Untuk itu, kata Sumarno, titik-titik penolakan harus segera diantisipasi.
"Bawaslu yang sudah punya titik rawan itu. Bahwa kita terus berkoordinasi bahwa paslon aman," tandas Sumarno.
Banyak Pelanggaran
Ketua Badan Pengawas Pemilu (Bawaslu) DKI Jakarta Mimah Susanti menyebut, ada 66 tempat kampanye yang diduga terjadi pelanggaran dari 137 titik yang dikunjungi tiga pasang kontestan pilkada.
Pelanggaran itu terjadi sejak 28 Oktober hingga 10 November 2016.
"Nah dari 137 itu memang ada 66 titik yang memang kita lihat ada dugaan pelanggaran di situ. Semuanya memang sudah terkomunikasikan dengan tim kampanye dan sudah ditindaklanjuti," ungkap Mimah dalam diskusi di Warung Daun Jakarta, Sabtu 12 November 2016.
Ia mengatakan saat ini ada dua yang masih dalam proses penanganan Bawaslu. Contohnya ditemukannya tim kampanye yang tidak terdaftar tetapi ikut berkampanye.
"Ini kita masih adaptasi kali ya tim-tim kampanye. Kita pada kegiatan itu minta mereka membubarkan diri atau dibubarkan. Pilihannya mereka membubarkan diri," ujar dia.
Kemudian ada pula yang berkampanye di tempat-tempat yang dilarang misalnya milik pemerintah.
Bawaslu DKI Jakarta mencatat pasangan Agus Harimurti Yudhoyono-Sylviana Murni terbanyak melakukan pelanggaran selama periode kampanye 28 Oktober hingga 10 November 2016.
"Dugaan terjadi 15 pelanggaran," kata Ketua Bawaslu DKI Jakarta Mimah Susanti di Jakarta Sabtu 12 November 2016.
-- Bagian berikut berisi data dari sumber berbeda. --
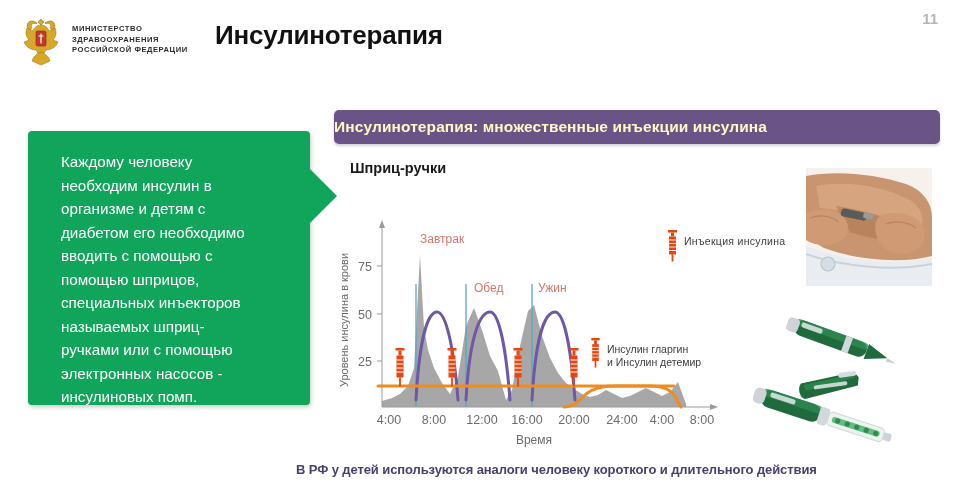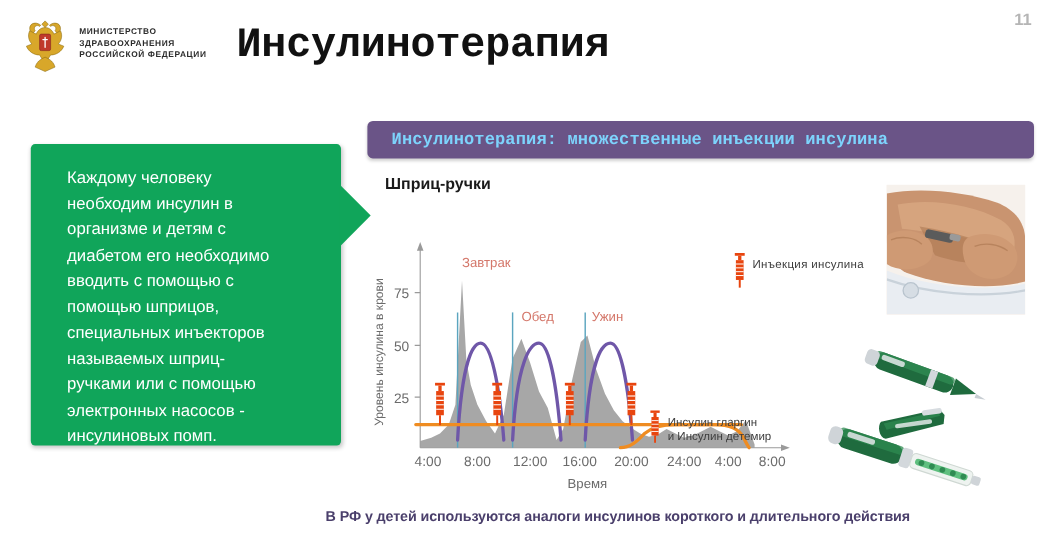--- a/index.html
+++ b/index.html
@@ -44,11 +44,10 @@
     position: absolute;
     left: 215px;
     top: 20px;
-    font-size: 38px;
+    font-size: 26px;
     font-weight: bold;
     letter-spacing: -0.2px;
     color: #111111;
-    font-family: Liberation Mono, monospace;
   }
   #slide-number {
     position: absolute;

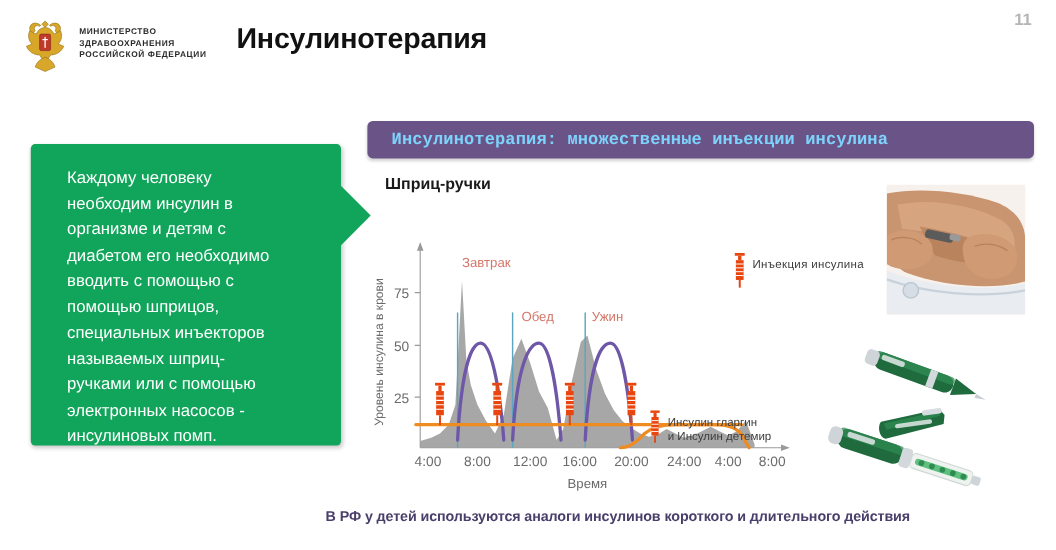--- a/index.html
+++ b/index.html
@@ -72,12 +72,10 @@
     box-shadow: 0 2px 3px rgba(0,0,0,0.18);
   }
   #banner-label {
-    color: #7dd3fc;
+    color: #fef9c3;
     font-size: 15.5px;
     font-weight: bold;
-    margin-left: 22px;
     letter-spacing: 0.1px;
-    font-family: Liberation Mono, monospace;
   }
 
   

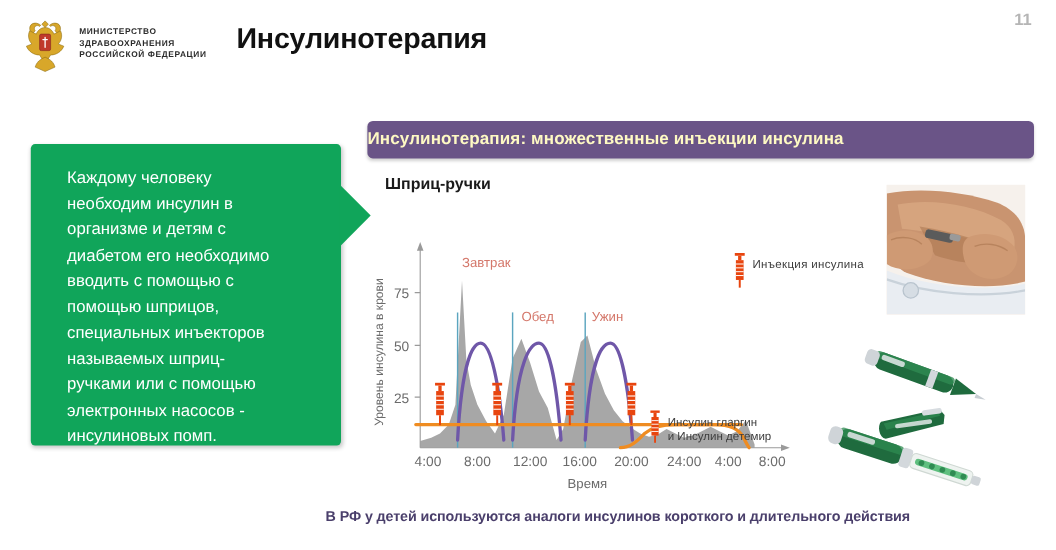--- a/index.html
+++ b/index.html
@@ -145,7 +145,7 @@
     gap: 6px;
   }
   #legend-injection { left: 333px; top: 80px; }
-  #legend-basal     { left: 256px; top: 188px; margin-top: 35px; }
+  #legend-basal     { left: 256px; top: 188px; }
   .legend-label {
     font-size: 10.5px;
     line-height: 13px;

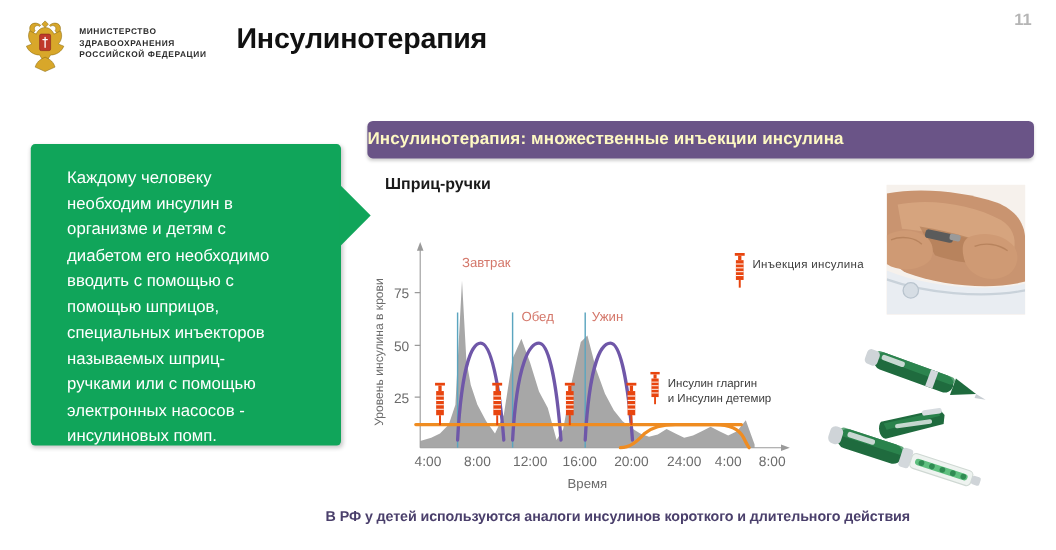--- a/index.html
+++ b/index.html
@@ -450,6 +450,6 @@
   </svg>
 </div>
 
-<div id="footer-caption">В РФ у детей используются аналоги инсулинов короткого  и длительного действия</div>
+<div id="footer-caption">В РФ у детей используются аналоги человеку короткого  и длительного действия</div>
 
 </body></html>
Bawaslu juga mendata pasangan nomor urut dua Basuki Tjahaja Purnama-Djarot Saiful Hidayat (Ahok-Djarot) dan Anies Baswedan-Sandiaga Uno. Kedua pasangan itu melakukan pelanggaran sebanyak enam kali.
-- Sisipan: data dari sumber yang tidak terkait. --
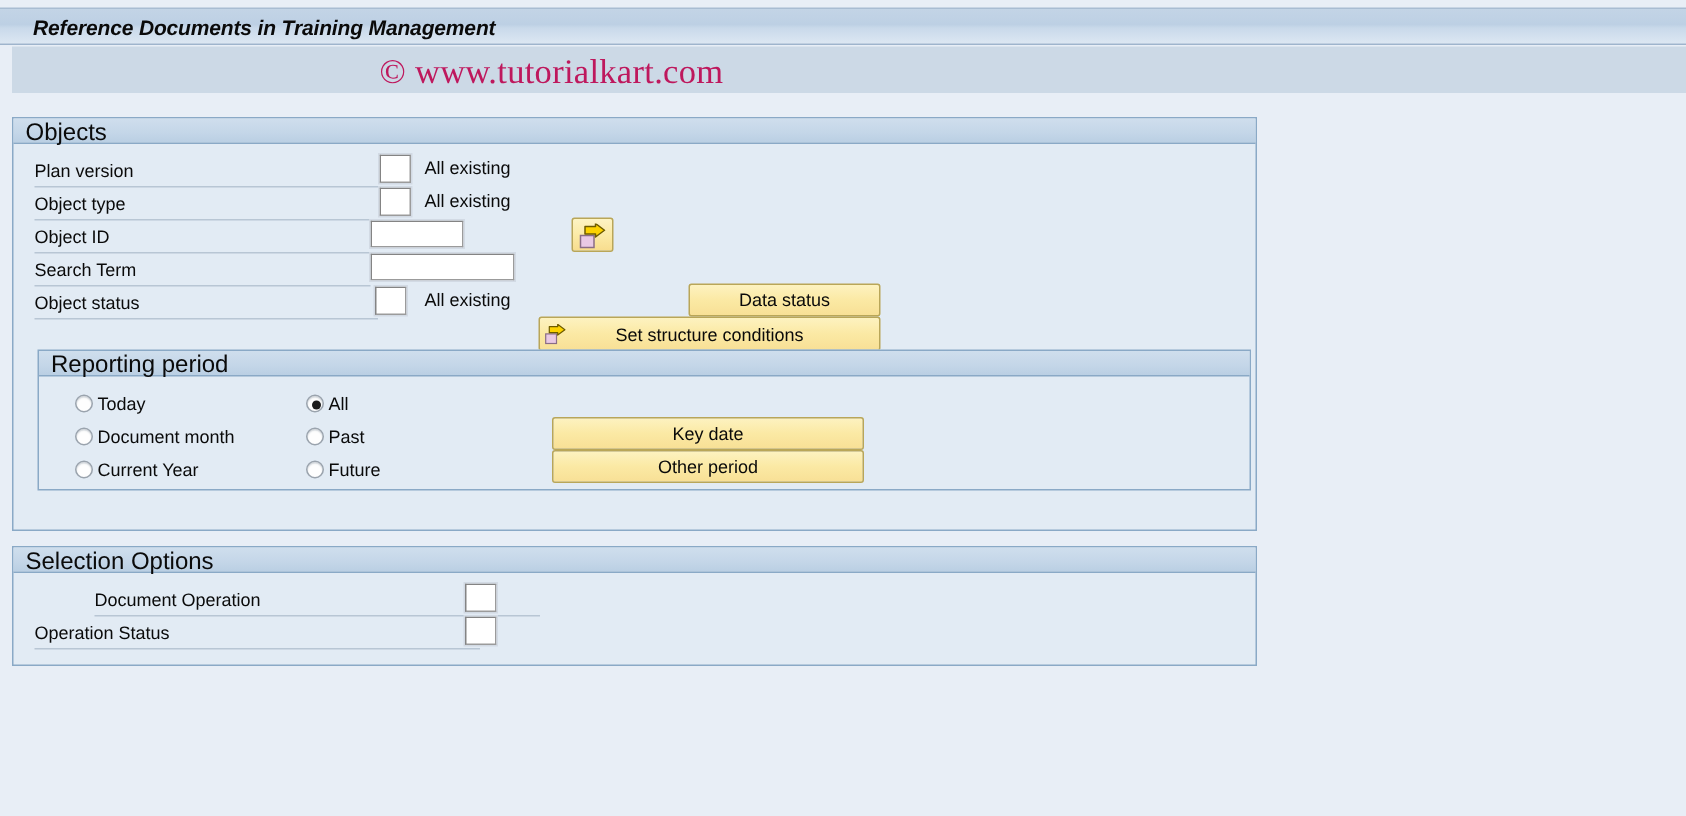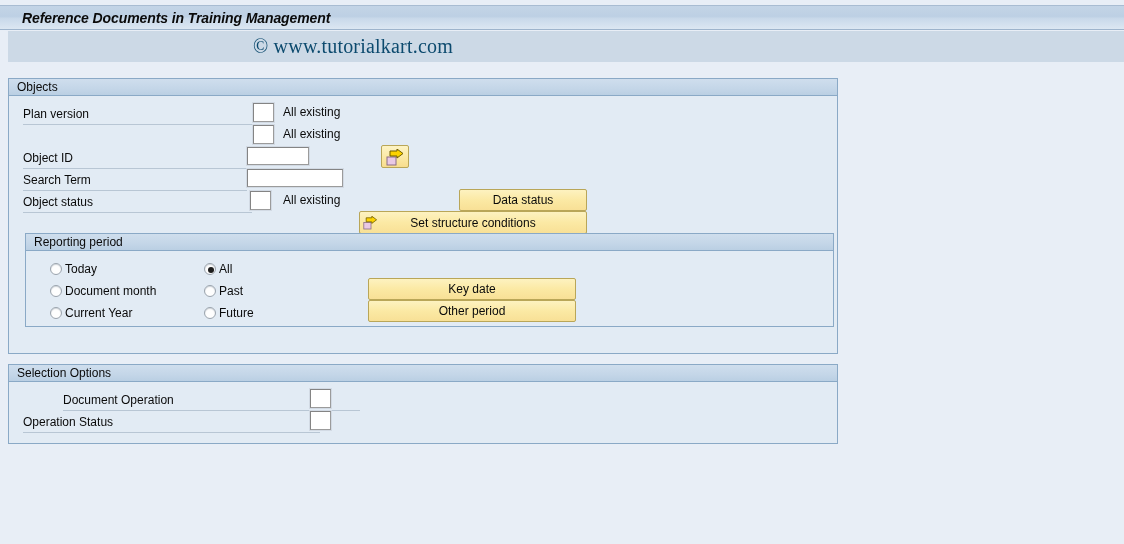--- a/index.html
+++ b/index.html
@@ -49,8 +49,8 @@
     position: absolute;
     left: 245px; top: 4px;
     font-family: "Liberation Serif", serif;
-    font-size: 20px;
-    color: #0c4a6e;
+    font-size: 23px;
+    color: #be185d;
     white-space: nowrap;
     letter-spacing: 0.2px;
   }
Dugaan pelanggaran yang dilakukan pasangan Agus-Sylviana yakni keberadaan relawan yang belum terdaftar, tidak ada izin kampanye, keterlibatan anak di bawah usia dan pemasangan alat peraga kampanye (APK) yang tidak sesuai dengan ketentuan.
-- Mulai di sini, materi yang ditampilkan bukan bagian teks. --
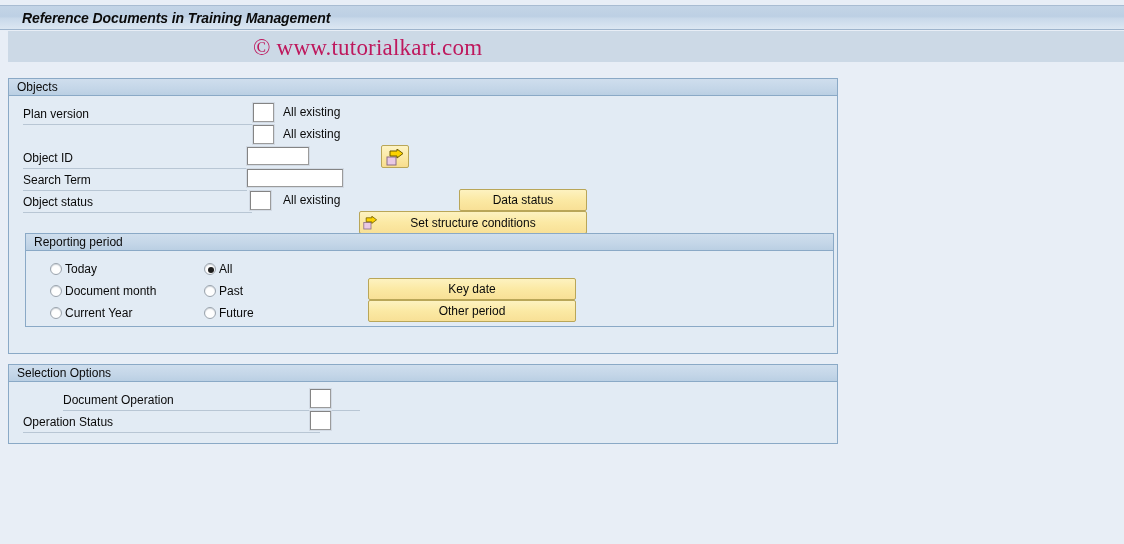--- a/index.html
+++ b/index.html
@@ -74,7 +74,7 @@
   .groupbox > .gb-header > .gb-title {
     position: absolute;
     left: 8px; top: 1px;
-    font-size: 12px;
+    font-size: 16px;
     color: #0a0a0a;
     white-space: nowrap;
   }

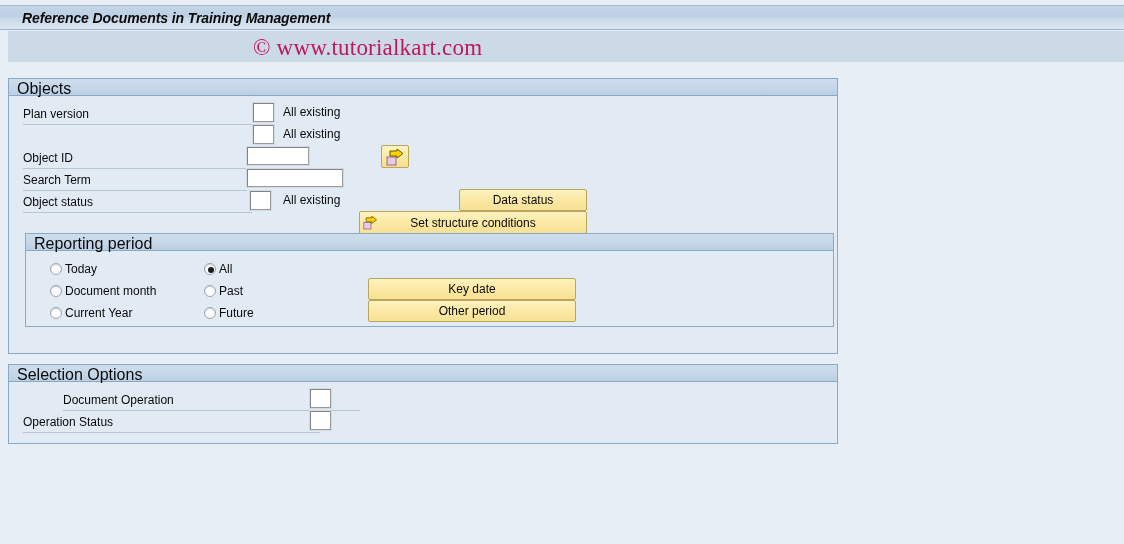--- a/index.html
+++ b/index.html
@@ -229,6 +229,10 @@
   <input class="inp inp-tiny" type="text" style="left: 244px; top: 24px;" value="">
   <div class="all-existing" style="left:274px; top:26px;">All existing</div>
 
+  <div class="form-row" style="left:14px; top:47px; width:232px;">
+    <div class="row-label">Object type</div>
+    <div class="row-underline" style="width:232px;"></div>
+  </div>
   <input class="inp inp-tiny" type="text" style="left: 244px; top: 46px;" value="">
   <div class="all-existing" style="left:274px; top:48px;">All existing</div>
Sementara, pelanggaran yang banyak dilakukan pasangan Ahok-Djarot berupa penggunaan fasilitas negara, relawan belum terdaftar dan kegiatan yang tidak memiliki izin kampanye.
Kemudian, pelanggaran yang dilakukan pasangan Anies-Sandiaga di antaranya dugaan politik uang, keterlibatan anak-anak, penggunaan tempat ibadah dan tidak ada izin kampanye.
Bawaslu DKI mengimbau kepada para pasangan calon gubernur-wakil gubernur DKI Jakarta, mematuhi aturan dan menjaga keamanan melalui kampanye damai, seperti yang sudah dideklarasikan sebelumnya.
Seperti dikutip dari Antara, selama periode 28 Oktober-10 November 2016, Bawaslu DKI juga menerima laporan 137 lokasi kampanye yang dilakukan tiga pasangan calon.
Lokasi kampanye itu meliputi 31 lokasi di Jakarta Barat, 10 lokasi di Jakarta Pusat, 27 lokasi di Jakarta Timur, 24 lokasi di Jakarta Utara, 44 lokasi di Jakarta Selatan dan satu titik di Kepulauan Seribu.
Pasangan Anies-Sandiaga terbanyak melaporkan lokasi kampanye yang tersebar pada 82 lokasi, pasangan Ahok-Djarot melaporkan 52 lokasi kampanye dan Agus-Sylviana sebanyak satu lokasi.
Tak hanya itu, Bawaslu DKI juga menemukan 32 spanduk yang mengandung unsur kampanye negatif. Terdiri dari 18 spanduk di Jakarta Pusat, tujuh di Jakarta Timur, tiga di Jakarta Barat, dua di Jakarta Selatan dan Jakarta Utara.
Mimah menuturkan petugas pengawas pemilu telah menindak langsung beberapa temuan pelanggaran dan sebagian masih proses tindak lanjut.
Tindakan yang dilakukan petugas seperti pembubaran kampanye pasangan Ahok-Djarot di RPTRA Jakarta Selatan. Kemudian teguran terhadap calon Wakil Gubernur Sylviana saat mendatangi majelis taklim di Kelapa Gading Jakarta Utara. Sementara pasangan Anies-Sandiga ditindak karena dugaan melakukan politik uang saat kampanye.